### What to do
Find every line in the listing below that contains the string "analog", and copy each of those lines.

### Input for this task

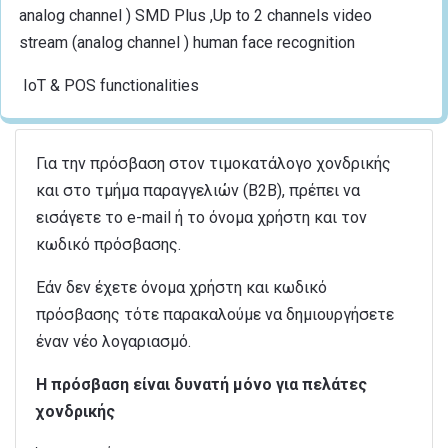
analog channel ) SMD Plus ,Up to 2 channels video
stream (analog channel ) human face recognition
IoT & POS functionalities
Για την πρόσβαση στον τιμοκατάλογο χονδρικής
και στο τμήμα παραγγελιών (B2B), πρέπει να
εισάγετε το e-mail ή το όνομα χρήστη και τον
κωδικό πρόσβασης.
Εάν δεν έχετε όνομα χρήστη και κωδικό
πρόσβασης τότε παρακαλούμε να δημιουργήσετε
έναν νέο λογαριασμό.
Η πρόσβαση είναι δυνατή μόνο για πελάτες
χονδρικής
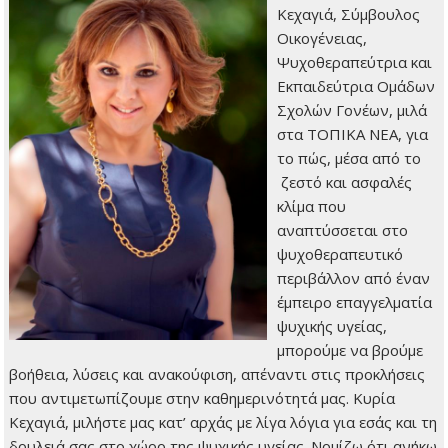
Κεχαγιά, Σύμβουλος
Οικογένειας,
Ψυχοθεραπεύτρια και
Εκπαιδεύτρια Ομάδων
Σχολών Γονέων, μιλά
στα ΤΟΠΙΚΑ ΝΕΑ, για
το πώς, μέσα από το
ζεστό και ασφαλές
κλίμα που
αναπτύσσεται στο
ψυχοθεραπευτικό
περιβάλλον από έναν
έμπειρο επαγγελματία
ψυχικής υγείας,
μπορούμε να βρούμε
βοήθεια, λύσεις και ανακούφιση, απέναντι στις προκλήσεις
που αντιμετωπίζουμε στην καθημερινότητά μας. Κυρία
Κεχαγιά, μιλήστε μας κατ’ αρχάς με λίγα λόγια για εσάς και τη
δουλειά σας στο χώρο της ψυχικής υγείας. Noμίζω ότι ανήκω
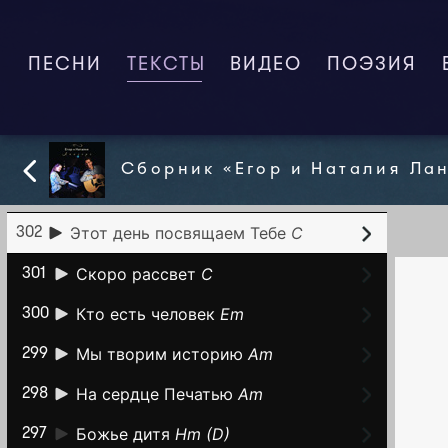
Странники этой земли
Am
307
Побежали мы с тобой!
D
306
ПЕСНИ
ТЕКСТЫ
(CURRENT)
ВИДЕО
ПОЭЗИЯ
Дикий речной мустанг
Am
305
Господь, мы всем обязаны Тебе
304
C
Сборник «Егор и Наталия Ла
Я буду жить по Слову Твоему
D
303
Этот день посвящаем Тебе
C
302
Скоро рассвет
C
301
Кто есть человек
Em
300
Мы творим историю
Am
299
На сердце Печатью
Am
298
Божье дитя
Hm (D)
297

### Output for this exercise
analog channel ) SMD Plus ,Up to 2 channels video
stream (analog channel ) human face recognition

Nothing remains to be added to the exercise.